Besides, SERPING1 and P2RY14 were also genes of great significance in our analysis. SERPING1 is the coding gene of C1NH, which is the inhibitor of the complement pathway54,55. And, SERPING1 was found to be overexpressed in EMS synchronized with C1S, C1QA, C1R, and C3, which showed a dual tendency to pro-inflammatory and anti-inflammatory. It is widely considered that EMS is a chronic inflammatory disease while Zhou et al. proposed that anti-inflammatory was equally important in EMS and that Anti-inflammatory factors involved in EMS could promote the growth, invasion, angiogenesis and immune escape of lesions56. This phenomenon has also been reported at the cell level. In general, the M2 macrophage phenotype accounts for anti-inflammation, whereas the M1 macrophage phenotype is proinflammatory. Interestingly, the ratio of M2 increased as EMS progressed57. Up-regulated expression of SERPING1 suggested that there may be protective mechanisms for ectopic lesions in vivo. P2RY14 is a membrane receptor for UDP-glucose, which is exclusively expressed in the epithelium. It could induce innate mucosal immunity in the female reproductive tract independent of the pathogen recognition pattern58. In our research, P2RY14 was down-regulated, which might be related to immune surveillance escape.
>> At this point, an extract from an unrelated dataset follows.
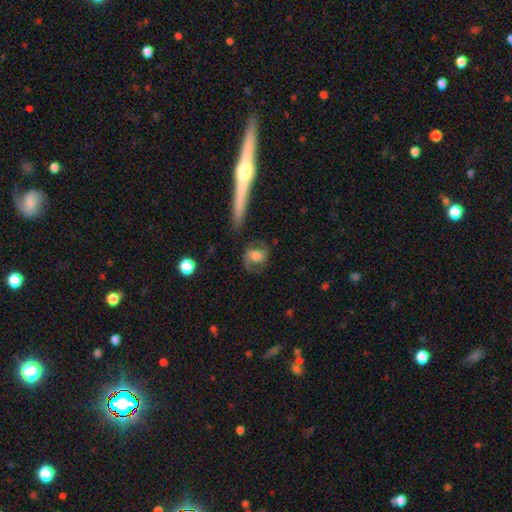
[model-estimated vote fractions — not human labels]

Through bioinformatics analysis, our research proposed that TF might be a significant bridge link between complement and coagulation in EMS. Meanwhile, we proved the abnormal state of complement in EMS again. To the best of our knowledge, this is an important study concentrating on the interaction of TF and the central complement factor in EMS. However, our study inevitably had certain limitations. Firstly, the amount of data published in GEO was limited, which might lead to potential errors or bias. In subsequent studies, the samples should be further expanded to reduce bias. Secondly, there were regional differences in data sources, so the research results might not apply to all patients. Hence, an in-depth research is needed to be verified.

Conclusion

Taken as a whole, through serial bioinformatics analysis and verification experiments, we confirmed the abnormal status of complement in EMs. And then, SERPING1, P2RY14, C1S, C1QA, C1R, and C3 might become potential immunotherapy targets for EMs. Besides, TF connected the central complement factors and coagulation cascades and was confirmed to be positively related to complement. Hence, the crosstalk between the complement and coagulation might play an essential role in the development of EMs.